What you have to do :: Once you find the line with "manque pas d’eau" in the entries below, return exactly every line from it through the line with "Durchdringen einer oder mehrerer Wurzeln, die".

--- Entries shown Enclosed Below ---

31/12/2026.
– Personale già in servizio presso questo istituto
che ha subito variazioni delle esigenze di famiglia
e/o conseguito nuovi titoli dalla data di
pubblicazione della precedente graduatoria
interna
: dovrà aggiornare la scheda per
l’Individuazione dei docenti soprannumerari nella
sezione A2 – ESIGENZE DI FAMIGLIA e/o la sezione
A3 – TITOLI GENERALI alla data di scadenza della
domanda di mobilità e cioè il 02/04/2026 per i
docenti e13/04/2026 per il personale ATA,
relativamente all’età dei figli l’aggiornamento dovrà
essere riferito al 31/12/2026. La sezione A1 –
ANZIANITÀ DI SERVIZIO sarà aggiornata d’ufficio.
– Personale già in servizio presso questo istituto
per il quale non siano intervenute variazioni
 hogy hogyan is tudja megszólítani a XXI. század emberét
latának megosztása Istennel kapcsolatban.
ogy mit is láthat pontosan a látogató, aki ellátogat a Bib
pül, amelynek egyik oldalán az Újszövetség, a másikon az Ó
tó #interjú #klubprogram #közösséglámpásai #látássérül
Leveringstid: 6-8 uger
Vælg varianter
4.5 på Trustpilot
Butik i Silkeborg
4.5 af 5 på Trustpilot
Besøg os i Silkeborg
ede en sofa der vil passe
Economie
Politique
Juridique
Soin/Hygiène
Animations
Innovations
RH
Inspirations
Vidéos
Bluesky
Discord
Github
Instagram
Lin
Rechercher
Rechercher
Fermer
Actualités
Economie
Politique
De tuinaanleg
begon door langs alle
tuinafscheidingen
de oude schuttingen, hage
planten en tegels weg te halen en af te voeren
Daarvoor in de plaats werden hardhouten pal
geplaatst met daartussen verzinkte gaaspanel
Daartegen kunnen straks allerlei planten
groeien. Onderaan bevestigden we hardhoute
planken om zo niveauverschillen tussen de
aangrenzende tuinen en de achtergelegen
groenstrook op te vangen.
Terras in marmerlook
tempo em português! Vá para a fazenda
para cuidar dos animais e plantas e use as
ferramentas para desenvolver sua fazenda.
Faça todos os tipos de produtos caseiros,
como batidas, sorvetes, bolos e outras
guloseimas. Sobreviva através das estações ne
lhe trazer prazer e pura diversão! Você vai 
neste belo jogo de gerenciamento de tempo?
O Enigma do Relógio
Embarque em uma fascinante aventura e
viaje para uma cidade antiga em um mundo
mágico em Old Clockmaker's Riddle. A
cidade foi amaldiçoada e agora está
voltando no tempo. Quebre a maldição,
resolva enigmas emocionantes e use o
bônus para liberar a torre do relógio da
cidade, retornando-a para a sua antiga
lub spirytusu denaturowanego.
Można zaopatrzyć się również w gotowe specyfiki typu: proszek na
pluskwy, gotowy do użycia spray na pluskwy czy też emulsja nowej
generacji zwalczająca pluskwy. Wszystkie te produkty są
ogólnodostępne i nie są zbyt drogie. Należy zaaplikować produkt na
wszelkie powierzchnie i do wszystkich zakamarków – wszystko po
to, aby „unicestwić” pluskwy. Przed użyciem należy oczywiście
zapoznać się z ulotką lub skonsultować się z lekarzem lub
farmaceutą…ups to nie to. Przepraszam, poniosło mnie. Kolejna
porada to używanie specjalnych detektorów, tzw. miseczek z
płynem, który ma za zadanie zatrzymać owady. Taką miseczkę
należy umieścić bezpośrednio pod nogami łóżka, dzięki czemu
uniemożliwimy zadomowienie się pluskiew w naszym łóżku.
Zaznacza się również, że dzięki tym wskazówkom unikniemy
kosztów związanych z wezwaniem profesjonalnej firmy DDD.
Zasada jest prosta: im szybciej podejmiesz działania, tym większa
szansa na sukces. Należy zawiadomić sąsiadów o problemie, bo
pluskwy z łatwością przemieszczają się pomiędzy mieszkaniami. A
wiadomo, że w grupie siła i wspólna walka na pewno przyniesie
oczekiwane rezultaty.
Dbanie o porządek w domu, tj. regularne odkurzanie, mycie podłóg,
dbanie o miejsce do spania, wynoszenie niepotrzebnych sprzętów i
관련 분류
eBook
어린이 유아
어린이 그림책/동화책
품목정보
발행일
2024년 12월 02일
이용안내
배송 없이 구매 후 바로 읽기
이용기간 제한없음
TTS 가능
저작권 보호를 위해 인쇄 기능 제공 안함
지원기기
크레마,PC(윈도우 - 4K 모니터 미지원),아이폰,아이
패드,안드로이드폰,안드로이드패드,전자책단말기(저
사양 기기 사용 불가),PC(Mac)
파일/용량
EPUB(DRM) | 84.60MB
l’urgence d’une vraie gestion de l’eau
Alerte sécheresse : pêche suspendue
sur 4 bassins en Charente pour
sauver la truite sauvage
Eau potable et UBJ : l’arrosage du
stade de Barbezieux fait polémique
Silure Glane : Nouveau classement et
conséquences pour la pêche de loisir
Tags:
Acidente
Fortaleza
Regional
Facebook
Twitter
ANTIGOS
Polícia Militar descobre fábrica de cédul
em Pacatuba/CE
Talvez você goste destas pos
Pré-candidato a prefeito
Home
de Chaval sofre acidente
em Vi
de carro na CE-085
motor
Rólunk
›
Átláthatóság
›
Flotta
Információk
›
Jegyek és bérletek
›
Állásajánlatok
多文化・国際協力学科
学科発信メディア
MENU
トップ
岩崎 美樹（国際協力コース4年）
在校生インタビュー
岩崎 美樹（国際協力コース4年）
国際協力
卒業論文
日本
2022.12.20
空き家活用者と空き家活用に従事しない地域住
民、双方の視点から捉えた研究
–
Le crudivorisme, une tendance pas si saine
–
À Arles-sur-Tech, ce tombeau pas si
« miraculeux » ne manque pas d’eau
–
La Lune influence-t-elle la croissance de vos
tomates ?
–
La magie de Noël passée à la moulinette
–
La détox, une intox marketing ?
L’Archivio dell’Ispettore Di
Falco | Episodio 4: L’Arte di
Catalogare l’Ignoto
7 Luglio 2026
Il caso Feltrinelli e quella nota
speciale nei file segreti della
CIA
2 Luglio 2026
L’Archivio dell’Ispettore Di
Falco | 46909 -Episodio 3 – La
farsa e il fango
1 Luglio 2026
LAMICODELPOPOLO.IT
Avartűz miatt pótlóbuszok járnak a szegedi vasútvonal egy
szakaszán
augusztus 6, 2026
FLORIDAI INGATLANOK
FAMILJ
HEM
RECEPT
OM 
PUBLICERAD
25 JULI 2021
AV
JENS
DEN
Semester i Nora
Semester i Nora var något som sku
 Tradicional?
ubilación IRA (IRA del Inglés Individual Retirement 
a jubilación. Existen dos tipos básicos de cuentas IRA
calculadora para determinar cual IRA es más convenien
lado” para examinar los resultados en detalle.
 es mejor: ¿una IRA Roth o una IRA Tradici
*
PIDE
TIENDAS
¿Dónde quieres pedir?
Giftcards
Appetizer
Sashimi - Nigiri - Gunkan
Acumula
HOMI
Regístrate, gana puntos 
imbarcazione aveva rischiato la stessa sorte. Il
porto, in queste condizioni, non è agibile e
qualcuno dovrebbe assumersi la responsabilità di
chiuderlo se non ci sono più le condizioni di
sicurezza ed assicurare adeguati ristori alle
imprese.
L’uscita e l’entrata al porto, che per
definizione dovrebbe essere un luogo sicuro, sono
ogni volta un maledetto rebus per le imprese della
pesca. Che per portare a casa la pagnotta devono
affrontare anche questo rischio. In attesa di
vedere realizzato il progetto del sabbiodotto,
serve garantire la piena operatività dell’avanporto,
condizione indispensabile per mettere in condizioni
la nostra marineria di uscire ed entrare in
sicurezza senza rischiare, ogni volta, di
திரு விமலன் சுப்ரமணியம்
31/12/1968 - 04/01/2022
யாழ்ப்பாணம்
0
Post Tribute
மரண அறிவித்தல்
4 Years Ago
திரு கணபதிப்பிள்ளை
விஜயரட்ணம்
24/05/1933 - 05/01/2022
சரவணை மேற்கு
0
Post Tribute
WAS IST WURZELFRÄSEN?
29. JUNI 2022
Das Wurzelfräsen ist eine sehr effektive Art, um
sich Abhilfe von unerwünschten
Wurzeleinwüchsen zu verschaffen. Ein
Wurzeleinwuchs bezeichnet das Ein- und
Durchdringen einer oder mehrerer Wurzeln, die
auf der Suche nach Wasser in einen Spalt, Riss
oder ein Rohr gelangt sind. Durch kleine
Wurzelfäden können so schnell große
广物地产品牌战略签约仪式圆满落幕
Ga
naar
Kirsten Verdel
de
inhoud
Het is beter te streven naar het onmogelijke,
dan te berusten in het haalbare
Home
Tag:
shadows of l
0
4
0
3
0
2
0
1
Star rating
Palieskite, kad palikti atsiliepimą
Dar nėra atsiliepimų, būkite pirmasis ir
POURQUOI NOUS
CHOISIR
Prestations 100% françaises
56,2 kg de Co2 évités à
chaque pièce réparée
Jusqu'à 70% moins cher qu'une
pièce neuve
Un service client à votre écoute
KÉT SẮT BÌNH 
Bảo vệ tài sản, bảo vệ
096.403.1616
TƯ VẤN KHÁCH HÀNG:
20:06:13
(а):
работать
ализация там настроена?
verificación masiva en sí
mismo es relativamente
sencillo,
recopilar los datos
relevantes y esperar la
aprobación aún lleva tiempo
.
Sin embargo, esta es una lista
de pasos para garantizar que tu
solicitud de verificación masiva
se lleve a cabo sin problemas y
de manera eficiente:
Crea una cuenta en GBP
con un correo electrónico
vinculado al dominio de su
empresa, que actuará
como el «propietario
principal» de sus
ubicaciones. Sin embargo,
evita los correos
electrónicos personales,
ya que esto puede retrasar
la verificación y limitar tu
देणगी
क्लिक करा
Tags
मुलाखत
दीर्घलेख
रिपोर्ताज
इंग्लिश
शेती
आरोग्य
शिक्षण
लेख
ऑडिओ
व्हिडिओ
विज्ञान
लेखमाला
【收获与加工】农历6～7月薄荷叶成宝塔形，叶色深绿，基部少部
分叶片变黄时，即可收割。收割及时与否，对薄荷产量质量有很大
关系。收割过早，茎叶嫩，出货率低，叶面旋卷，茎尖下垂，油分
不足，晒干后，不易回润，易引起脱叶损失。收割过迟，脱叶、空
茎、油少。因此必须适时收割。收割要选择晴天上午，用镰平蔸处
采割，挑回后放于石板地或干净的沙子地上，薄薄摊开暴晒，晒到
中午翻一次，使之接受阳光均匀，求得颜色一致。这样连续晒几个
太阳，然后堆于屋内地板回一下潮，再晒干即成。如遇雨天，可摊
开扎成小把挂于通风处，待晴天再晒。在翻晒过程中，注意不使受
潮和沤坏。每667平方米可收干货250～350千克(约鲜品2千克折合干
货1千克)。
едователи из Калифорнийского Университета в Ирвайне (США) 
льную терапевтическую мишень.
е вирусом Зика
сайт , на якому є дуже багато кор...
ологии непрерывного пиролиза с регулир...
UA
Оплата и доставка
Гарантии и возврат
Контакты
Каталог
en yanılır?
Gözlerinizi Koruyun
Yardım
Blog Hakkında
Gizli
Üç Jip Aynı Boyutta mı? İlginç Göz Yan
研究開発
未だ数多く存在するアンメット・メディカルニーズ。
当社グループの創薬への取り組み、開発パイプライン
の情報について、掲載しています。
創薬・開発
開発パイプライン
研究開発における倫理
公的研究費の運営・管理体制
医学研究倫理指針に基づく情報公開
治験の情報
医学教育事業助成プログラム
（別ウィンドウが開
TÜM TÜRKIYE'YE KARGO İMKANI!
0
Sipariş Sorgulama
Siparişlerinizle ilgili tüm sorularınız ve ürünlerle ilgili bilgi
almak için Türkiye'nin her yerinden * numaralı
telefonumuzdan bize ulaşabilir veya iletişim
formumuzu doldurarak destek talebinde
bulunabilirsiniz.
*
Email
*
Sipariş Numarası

--- End of Enclosed Entries shown ---

Task response ::
« miraculeux » ne manque pas d’eau
–
La Lune influence-t-elle la croissance de vos
tomates ?
–
La magie de Noël passée à la moulinette
–
La détox, une intox marketing ?
L’Archivio dell’Ispettore Di
Falco | Episodio 4: L’Arte di
Catalogare l’Ignoto
7 Luglio 2026
Il caso Feltrinelli e quella nota
speciale nei file segreti della
CIA
2 Luglio 2026
L’Archivio dell’Ispettore Di
Falco | 46909 -Episodio 3 – La
farsa e il fango
1 Luglio 2026
LAMICODELPOPOLO.IT
Avartűz miatt pótlóbuszok járnak a szegedi vasútvonal egy
szakaszán
augusztus 6, 2026
FLORIDAI INGATLANOK
FAMILJ
HEM
RECEPT
OM 
PUBLICERAD
25 JULI 2021
AV
JENS
DEN
Semester i Nora
Semester i Nora var något som sku
 Tradicional?
ubilación IRA (IRA del Inglés Individual Retirement 
a jubilación. Existen dos tipos básicos de cuentas IRA
calculadora para determinar cual IRA es más convenien
lado” para examinar los resultados en detalle.
 es mejor: ¿una IRA Roth o una IRA Tradici
*
PIDE
TIENDAS
¿Dónde quieres pedir?
Giftcards
Appetizer
Sashimi - Nigiri - Gunkan
Acumula
HOMI
Regístrate, gana puntos 
imbarcazione aveva rischiato la stessa sorte. Il
porto, in queste condizioni, non è agibile e
qualcuno dovrebbe assumersi la responsabilità di
chiuderlo se non ci sono più le condizioni di
sicurezza ed assicurare adeguati ristori alle
imprese.
L’uscita e l’entrata al porto, che per
definizione dovrebbe essere un luogo sicuro, sono
ogni volta un maledetto rebus per le imprese della
pesca. Che per portare a casa la pagnotta devono
affrontare anche questo rischio. In attesa di
vedere realizzato il progetto del sabbiodotto,
serve garantire la piena operatività dell’avanporto,
condizione indispensabile per mettere in condizioni
la nostra marineria di uscire ed entrare in
sicurezza senza rischiare, ogni volta, di
திரு விமலன் சுப்ரமணியம்
31/12/1968 - 04/01/2022
யாழ்ப்பாணம்
0
Post Tribute
மரண அறிவித்தல்
4 Years Ago
திரு கணபதிப்பிள்ளை
விஜயரட்ணம்
24/05/1933 - 05/01/2022
சரவணை மேற்கு
0
Post Tribute
WAS IST WURZELFRÄSEN?
29. JUNI 2022
Das Wurzelfräsen ist eine sehr effektive Art, um
sich Abhilfe von unerwünschten
Wurzeleinwüchsen zu verschaffen. Ein
Wurzeleinwuchs bezeichnet das Ein- und
Durchdringen einer oder mehrerer Wurzeln, die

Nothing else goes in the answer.